While I do not know the exact terms of the agreement, it is apparent that the essential terms of the agreement were that [Flores] would sign a document stating that if I was awarded the [Brady properties] then [Flores] would allow me to redeem those properties despite the fact the [Jose] and I were currently in default on payment of those properties. Then [Jose] anticipated that I would ask for and receive [the Brady properties] at the Mediated Settlement Conference. Finally, [Flores] and [Jose] agreed that once I had the properties, [Jose] had the power to tell [Flores] whether to perform under the contract based on whether I agreed to take [Jose] back as my husband.

 

At the hearing on the motion for new trial, Maria explained that she had subpoenaed Flores to appear at the hearing on the entry of the decree, but that Flores did not appear. Maria contends that, nevertheless, Jose failed to controvert her assertions.

          As Jose contends and the trial court found, Maria did not offer evidence that Jose made any specific material misrepresentation that was false, that was known to be false when made or was asserted without knowledge of its truth, that was intended to be acted upon, was relied on, and that caused injury to Maria. In addition, Maria did not present any evidence, beyond her speculation, that Jose engaged in a conspiracy to fraudulently induce Maria into signing the MSA.

          It is undisputed that Maria was fully aware of the status of default on the properties at the time the MSA was executed, as evidenced by her pre-mediation agreement with Flores to redeem the properties.

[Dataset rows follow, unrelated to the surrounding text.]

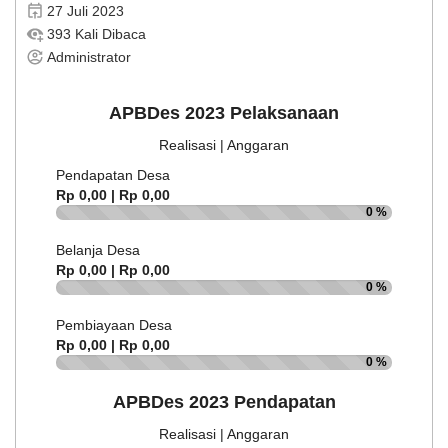
27 Juli 2023
393 Kali Dibaca
Administrator
APBDes 2023 Pelaksanaan
Realisasi | Anggaran
Pendapatan Desa
Rp 0,00 | Rp 0,00
0 %
Belanja Desa
Rp 0,00 | Rp 0,00
0 %
Pembiayaan Desa
Rp 0,00 | Rp 0,00
0 %
APBDes 2023 Pendapatan
Realisasi | Anggaran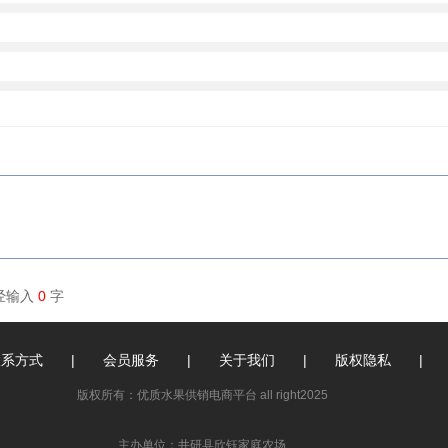
已经输入
0
字
联系方式
|
会员服务
|
关于我们
|
版权隐私
|
版权所有：优质水果供销电商平台 all right2025
主办单位：井研县欣钰家庭农场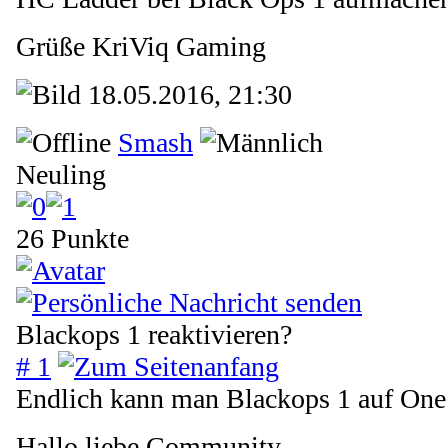
Grüße KriViq Gaming
18.05.2016, 21:30
Smash
Neuling
26 Punkte
Blackops 1 reaktivieren?
# 1
Endlich kann man Blackops 1 auf One 
Hallo liebe Community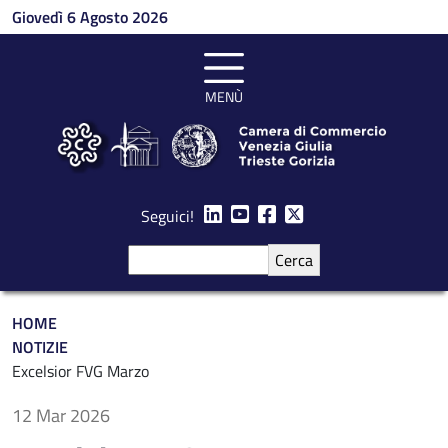
Salta al contenuto principale
Giovedì 6 Agosto 2026
MENÙ
Seguici!
Cerca
Briciole di pane
HOME
NOTIZIE
Excelsior FVG Marzo
12 Mar 2026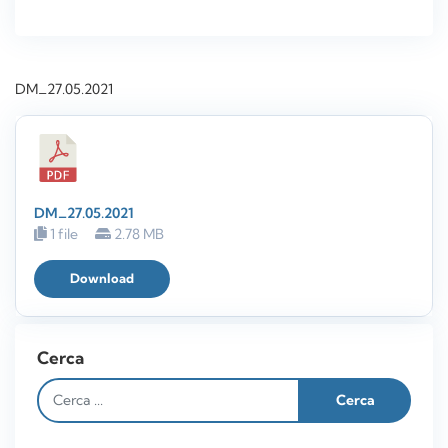
DM_27.05.2021
DM_27.05.2021
1 file
2.78 MB
Download
Cerca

          “The trial court serves as fact finder at a hearing on a motion for a new trial and, accordingly, is the sole judge of the witnesses’ credibility.” Shull v. United Parcel Serv., 4 S.W.3d 46, 51 (Tex. App.—San Antonio 1999, pet. denied). Here, the trial court did not, nor was it compelled to, accept Maria’s testimony that she was fraudulently induced to sign the MSA.

          We conclude that the record supports the trial court’s ruling. We hold that the trial court did not abuse its discretion by denying Maria’s motion for new trial.

          Accordingly, Maria’s second issue is overruled.

CONCLUSION

          We affirm the judgment of the trial court.



                                                             Laura Carter Higley 

                                                             Justice

 

Panel consists of Justices Nuchia, Hanks, and Higley.